Data section Start Marker

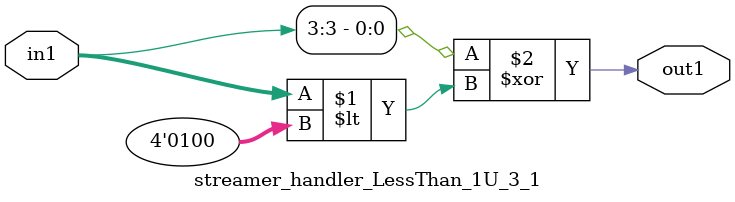
<source format=v>

`timescale 1ps / 1ps


module streamer_handler_LessThan_1U_3_1( in1, out1 );

    input [3:0] in1;
    output out1;

    
    // rtl_process:streamer_handler_LessThan_1U_3_1/streamer_handler_LessThan_1U_3_1_thread_1
    assign out1 = (in1[3] ^ in1 < 4'd04);

endmodule



</source>
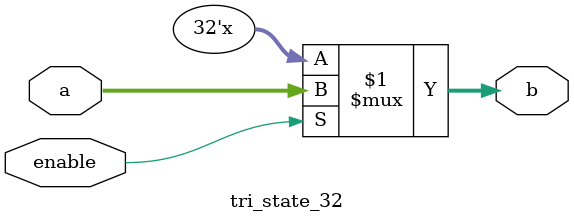
<source format=v>
module datapath (control_word, instruction_reg_out, constant, reset, clock, data, address, size, r0, r1, r2, r3, r4, r5, r6, r7, alu_status, alu_out);


output [31:0] instruction_reg_out;
input [36:0] control_word;
input clock, reset;
input [63:0] constant;
output [63:0] alu_out;
inout [63:0] data;
output [31:0] address;
output [1:0] size;
output [15:0] r0, r1, r2, r3, r4, r5, r6, r7;
output [4:0] alu_status;

wire Status_load, PCsel, EN_ADDR_PC, EN_PC, instruction_load;
wire [1:0] PS;

wire [63:0] A, B, raminout;
wire [4:0] DA, SA, SB, FS;
wire WR, Bsel, Co, En_B, En_ADDR_ALU, EN_ALU;
wire [1:0] Mem;
wire [31:0] ADDRESS;
wire mem_read, mem_write;

assign DA = control_word[4:0];
assign SA = control_word[9:5];
assign SB = control_word[14:10];
assign WR = control_word[15];
assign Bsel = control_word[16];
assign FS = control_word[21:17];
assign Co = control_word[22];
assign En_B = control_word[23];
assign En_ADDR_ALU = control_word[24];
assign En_ALU = control_word[25];
assign mem_read = control_word[26];
assign mem_write = control_word[27];
assign mem = control_word[29:28];
assign Status_load = control_word[30];
assign PCsel = control_word[31];
assign EN_ADDR_PC = control_word[32];
assign EN_PC = control_word[33];
assign instruction_load = control_word[34];
assign PS = control_word[36:35];

RegisterFile32x64 inst_reg (.A(A), .B(B), .SA(SA), .SB(SB), .D(data), .DA(DA), .W(WR), .reset(reset), .clock(clock), .r0(r0), .r1(r1), .r2(r2), .r3(r3), .r4(r4), .r5(r5), .r6(r6), .r7(r7));

wire [63:0] mux_out;

mux2to1_64bit inst_mux(.F(mux_out), .S(Bsel), .I0(B), .I1(constant));

wire [63:0] alu_outw;
wire [3:0] alu_statusw;
 
ALU_LEGv8 inst_alu (.A(A), .B(mux_out), .FS(FS), .C0(Co), .F(alu_outw), .status(alu_statusw));

assign alu_out = alu_outw;

tri_state_64 inst_ENB (.a(B), .b(data), .enable(En_B));
tri_state_32 inst_ENADDR (.a(alu_outw[31:0]), .b(ADDRESS), .enable(En_ADDR_ALU));
tri_state_64 inst_ENALU (.a(alu_outw), .b(data), .enable(En_ALU));


assign address = ADDRESS;

RegisterNbit inst_status_reg (.Q(alu_status), .D(alu_statusw), .L(Status_load), .R(reset), .clock(clock));
defparam inst_status_reg.N = 4;

RegisterNbit inst_instruction_reg (.Q(instruction_reg_out), .D(data[31:0]), .L(instruction_load), .R(reset), .clock(clock));
defparam  inst_instruction_reg.N = 32;

wire [63:0] mux_out_PC;

mux2to1_64bit inst_mux2(.F(mux_out_PC), .S(PCsel), .I0(A), .I1(constant));

wire [32:0] PC_out;

program_counter inst_count(.in(mux_out_PC), .PS(PS), .reset(reset), .clock(clock), .out(PC_out));

tri_state_32 inst_PC1(.a(PC_out), .b(ADDRESS), .enable(EN_ADDR_PC));
tri_state_32 inst_PC2(.a(PC_out), .b(data), .enable(EN_PC));

endmodule





module tri_state_64 (a, b, enable);

input [63:0]a;
input enable;
output [63:0]b;
wire [63:0] a, b;
wire enable;

assign b = (enable) ? a : 64'bz;

endmodule

module tri_state_32 (a, b, enable);

input [31:0]a;
input enable;
output [31:0]b;
wire [31:0] a, b;
wire enable;

assign b = (enable) ? a : 32'bz;

endmodule

</source>
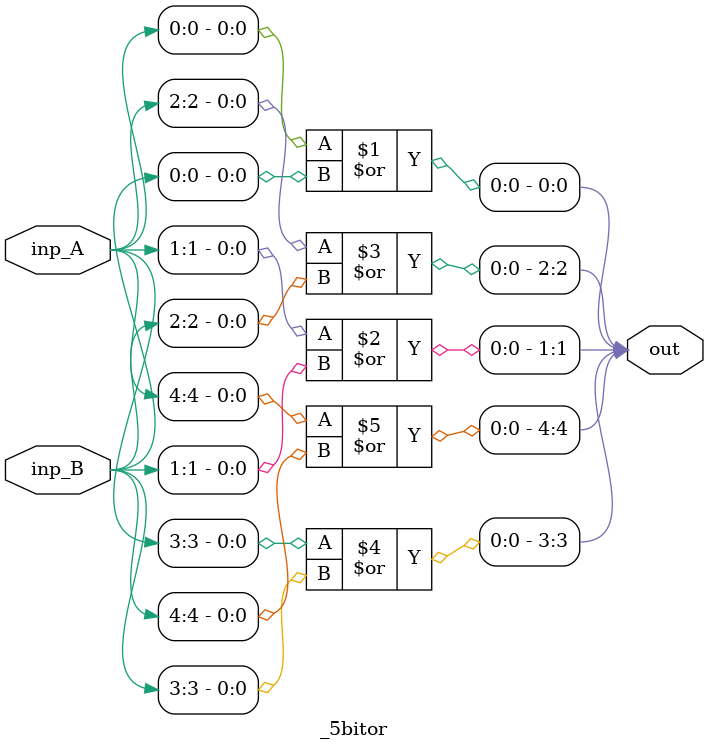
<source format=v>
module _5bitor(out,inp_A,inp_B);
input[4:0] inp_A;
input[4:0] inp_B;
output[4:0] out;
or orof0(out[0],inp_A[0],inp_B[0]);
or orof1(out[1],inp_A[1],inp_B[1]);
or orof2(out[2],inp_A[2],inp_B[2]);
or orof3(out[3],inp_A[3],inp_B[3]);
or orof4(out[4],inp_A[4],inp_B[4]);
endmodule
</source>
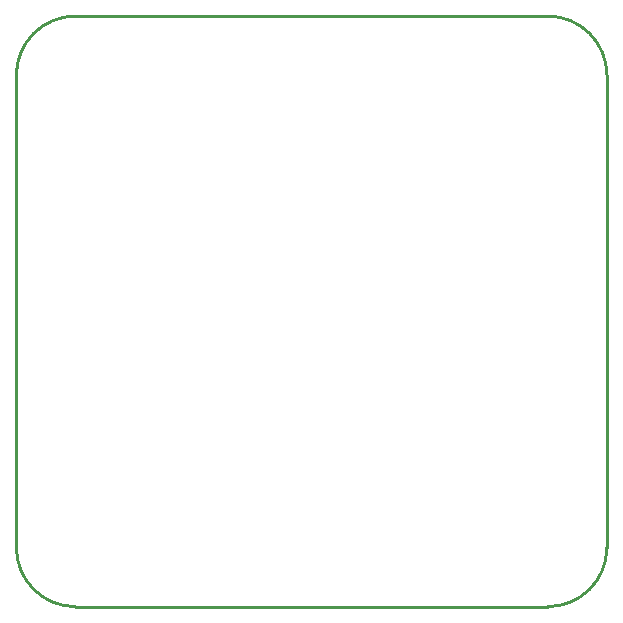
<source format=gbr>
%TF.GenerationSoftware,Altium Limited,Altium Designer,21.5.1 (32)*%
G04 Layer_Color=32896*
%FSLAX26Y26*%
%MOIN*%
%TF.SameCoordinates,F4C17F72-762F-4AAD-8002-26FCD860BA51*%
%TF.FilePolarity,Positive*%
%TF.FileFunction,Other,Mechanical_12*%
%TF.Part,Single*%
G01*
G75*
%TA.AperFunction,NonConductor*%
%ADD39C,0.010000*%
D39*
X826772Y610236D02*
G03*
X1023622Y413386I196850J0D01*
G01*
Y2381890D02*
G03*
X826772Y2185039I0J-196850D01*
G01*
X2598425Y413386D02*
G03*
X2795276Y610236I0J196850D01*
G01*
Y2185039D02*
G03*
X2598425Y2381890I-196850J0D01*
G01*
X1023622D02*
X2598425D01*
X826772Y610236D02*
Y2185039D01*
X2795276Y610236D02*
Y2185039D01*
X1023622Y413386D02*
X2598425D01*
%TF.MD5,2e94176061d2010b02e9d5130a0cff8f*%
M02*

</source>
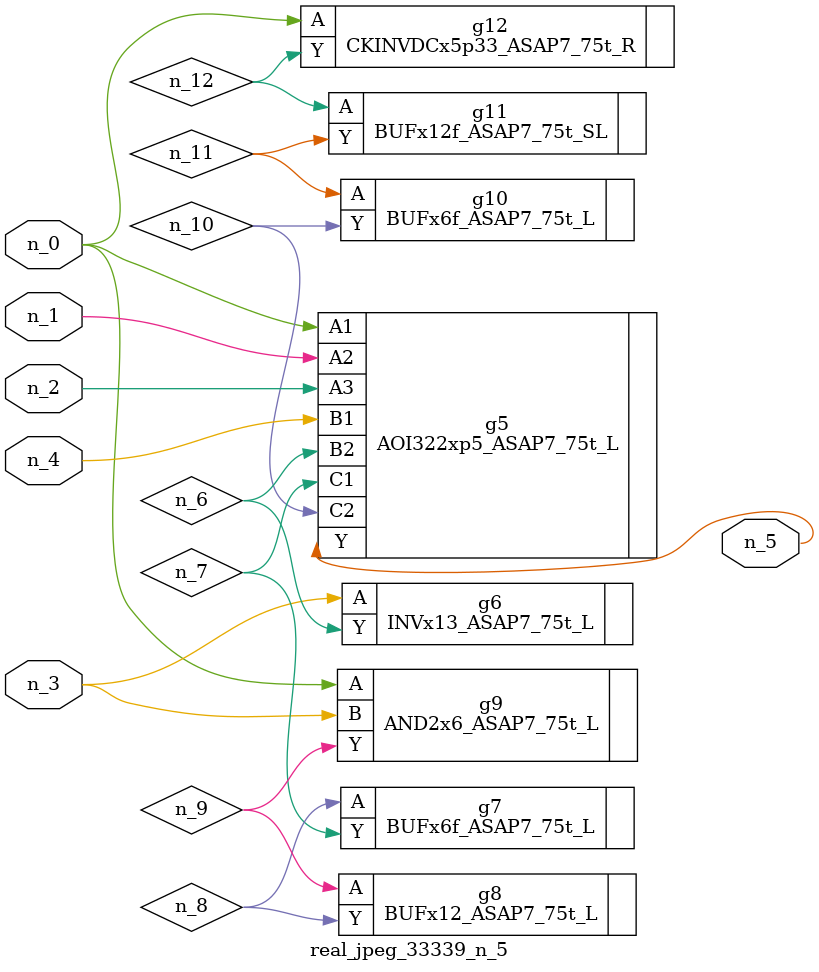
<source format=v>
module real_jpeg_33339_n_5 (n_4, n_0, n_1, n_2, n_3, n_5);

input n_4;
input n_0;
input n_1;
input n_2;
input n_3;

output n_5;

wire n_12;
wire n_8;
wire n_11;
wire n_6;
wire n_7;
wire n_10;
wire n_9;

AOI322xp5_ASAP7_75t_L g5 ( 
.A1(n_0),
.A2(n_1),
.A3(n_2),
.B1(n_4),
.B2(n_6),
.C1(n_7),
.C2(n_10),
.Y(n_5)
);

AND2x6_ASAP7_75t_L g9 ( 
.A(n_0),
.B(n_3),
.Y(n_9)
);

CKINVDCx5p33_ASAP7_75t_R g12 ( 
.A(n_0),
.Y(n_12)
);

INVx13_ASAP7_75t_L g6 ( 
.A(n_3),
.Y(n_6)
);

BUFx6f_ASAP7_75t_L g7 ( 
.A(n_8),
.Y(n_7)
);

BUFx12_ASAP7_75t_L g8 ( 
.A(n_9),
.Y(n_8)
);

BUFx6f_ASAP7_75t_L g10 ( 
.A(n_11),
.Y(n_10)
);

BUFx12f_ASAP7_75t_SL g11 ( 
.A(n_12),
.Y(n_11)
);


endmodule
</source>
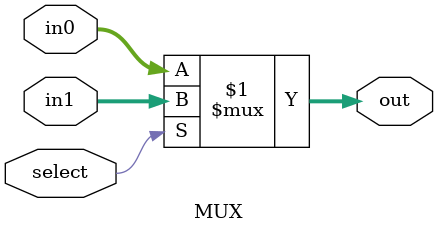
<source format=v>

module MUX(in1, in0,out, select);

parameter INPUT_LEN = 32;

input [INPUT_LEN - 1 : 0] in1, in0;
input select;
output [INPUT_LEN - 1 : 0] out;

assign out = select ? in1 : in0;



endmodule

</source>
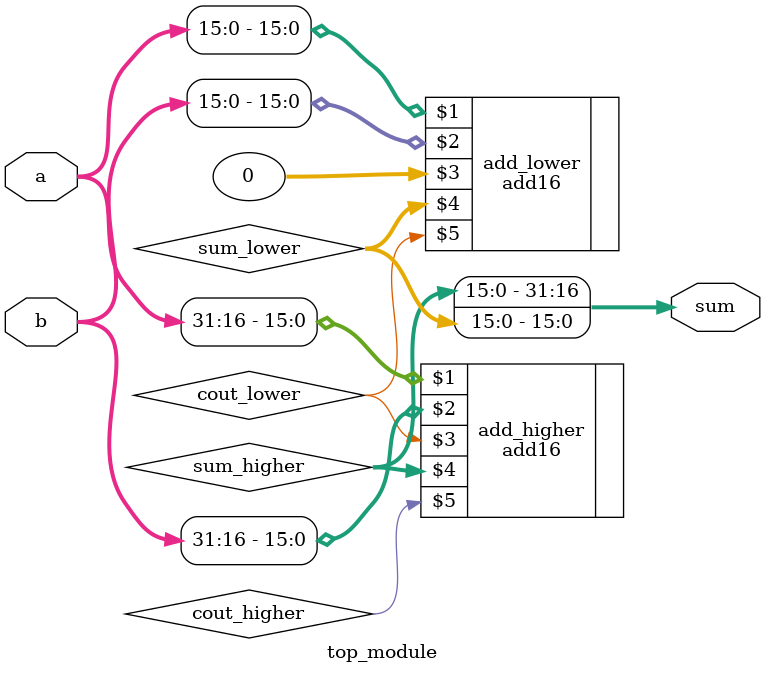
<source format=v>
module top_module(
    input [31:0] a,
    input [31:0] b,
    output [31:0] sum
);
    wire [15:0]sum_lower; 
    wire cout_lower, cout_higher; 
    wire [15:0]sum_higher;
    
    add16 add_lower(a[15:0], b[15:0], 0, sum_lower, cout_lower);
    add16 add_higher(a[31:16], b[31:16], cout_lower, sum_higher, cout_higher);
    
    assign sum = {sum_higher[15:0], sum_lower[15:0]};

endmodule

</source>
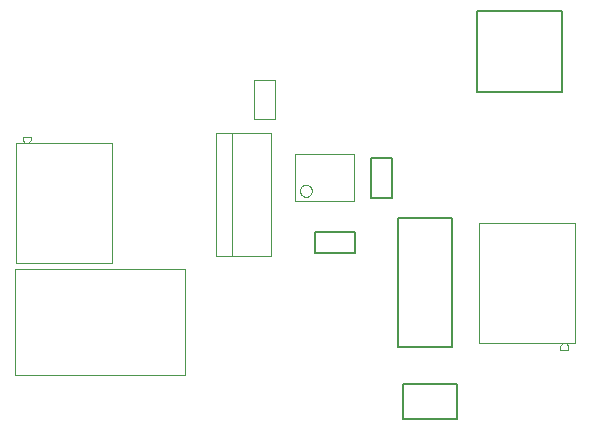
<source format=gbr>
%FSTAX23Y23*%
%MOIN*%
%SFA1B1*%

%IPPOS*%
%ADD11C,0.007874*%
%ADD46C,0.003937*%
%LNpcb1_top_3d_body-1*%
%LPD*%
G54D11*
X03173Y03894D02*
Y03965D01*
Y03894D02*
X03307D01*
Y03965*
X03173D02*
X03307D01*
X03712Y0443D02*
X03997D01*
Y047*
X03712D02*
X03997D01*
X03712Y0443D02*
Y047D01*
X03645Y03342D02*
Y03457D01*
X03464D02*
X03645D01*
X03464Y03342D02*
Y03457D01*
Y03342D02*
X03645D01*
X03359Y04211D02*
X0343D01*
X03359Y04077D02*
Y04211D01*
Y04077D02*
X0343D01*
Y04211*
X0345Y0358D02*
Y04009D01*
Y0358D02*
X03629D01*
Y04009*
X0345D02*
X03629D01*
G54D46*
X03161Y04101D02*
D01*
X03161Y04102*
X03161Y04104*
X03161Y04105*
X03161Y04107*
X0316Y04108*
X0316Y04109*
X03159Y0411*
X03158Y04112*
X03158Y04113*
X03157Y04114*
X03156Y04115*
X03155Y04116*
X03154Y04117*
X03153Y04117*
X03151Y04118*
X0315Y04119*
X03149Y04119*
X03148Y0412*
X03146Y0412*
X03145Y0412*
X03144Y04121*
X03142Y04121*
X03141*
X0314Y04121*
X03138Y0412*
X03137Y0412*
X03136Y0412*
X03134Y04119*
X03133Y04119*
X03132Y04118*
X03131Y04117*
X0313Y04117*
X03128Y04116*
X03127Y04115*
X03127Y04114*
X03126Y04113*
X03125Y04112*
X03124Y0411*
X03124Y04109*
X03123Y04108*
X03123Y04107*
X03122Y04105*
X03122Y04104*
X03122Y04102*
X03122Y04101*
X03122Y041*
X03122Y04098*
X03122Y04097*
X03123Y04096*
X03123Y04094*
X03124Y04093*
X03124Y04092*
X03125Y04091*
X03126Y0409*
X03127Y04088*
X03127Y04087*
X03128Y04086*
X0313Y04086*
X03131Y04085*
X03132Y04084*
X03133Y04083*
X03134Y04083*
X03136Y04082*
X03137Y04082*
X03138Y04082*
X0314Y04081*
X03141Y04081*
X03142*
X03144Y04081*
X03145Y04082*
X03146Y04082*
X03148Y04082*
X03149Y04083*
X0315Y04083*
X03151Y04084*
X03153Y04085*
X03154Y04086*
X03155Y04086*
X03156Y04087*
X03157Y04088*
X03158Y0409*
X03158Y04091*
X03159Y04092*
X0316Y04093*
X0316Y04094*
X03161Y04096*
X03161Y04097*
X03161Y04098*
X03161Y041*
X03161Y04101*
X03303Y04066D02*
Y04223D01*
X03106Y04066D02*
Y04223D01*
X03303*
X03106Y04066D02*
X03303D01*
X04011Y03589D02*
X04016Y03583D01*
X04011Y03589D02*
Y03594D01*
X04016Y03572D02*
Y03583D01*
X0372Y03594D02*
Y03994D01*
X04039Y03594D02*
Y03994D01*
X0372Y03594D02*
X04039D01*
X0372Y03994D02*
X04039D01*
X03988Y03572D02*
X04016D01*
X03988D02*
D01*
Y03583D01*
X03994Y03589D02*
Y03594D01*
X03988Y03583D02*
X03994Y03589D01*
X03024Y03885D02*
Y04294D01*
X02842Y03885D02*
X03024D01*
X02842D02*
Y04294D01*
X03024*
X02894Y03885D02*
Y04294D01*
X02171Y03487D02*
X02738D01*
X02171D02*
Y03842D01*
X02738*
Y03487D02*
Y03842D01*
X02198Y04272D02*
X02203Y04264D01*
Y04259D02*
Y04264D01*
X02198Y04272D02*
Y04282D01*
X02494Y03859D02*
Y04259D01*
X02175Y03859D02*
Y04259D01*
X02494*
X02175Y03859D02*
X02494D01*
X02198Y04282D02*
X02226D01*
Y04272D02*
Y04282D01*
X0222Y04259D02*
Y04264D01*
X02226Y04272*
X02969Y0434D02*
X0304D01*
X02969Y0447D02*
X0304D01*
X02969Y0434D02*
Y0447D01*
X0304Y0434D02*
Y0447D01*
M02*
</source>
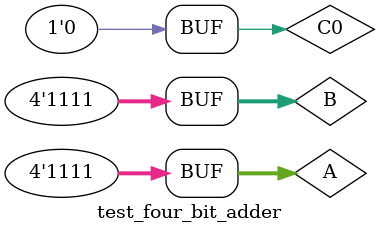
<source format=v>
`timescale 1ns / 1ps


module test_four_bit_adder(

    );
    
    reg [3:0] A;
    reg [3:0] B;
    reg C0;
    
    wire [3:0] S;
    wire C4;
    
    alt_four_bit test_alt (A, B, C0, S, C4);
    
    initial 
    begin
        A = 4'b0011; B = 4'b0011; C0 = 1'b0; #100;
        A = 4'b1011; B = 4'b0111; C0 = 1'b0; #100;
        A = 4'b1111; B = 4'b1111; C0 = 1'b0; #100;
    end
endmodule

</source>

Data section End Marker

■ Activity: Each line in the listing above that includes the word "select" needs to be copied out.

■ Result:
module MUX(in1, in0,out, select);
input select;
assign out = select ? in1 : in0;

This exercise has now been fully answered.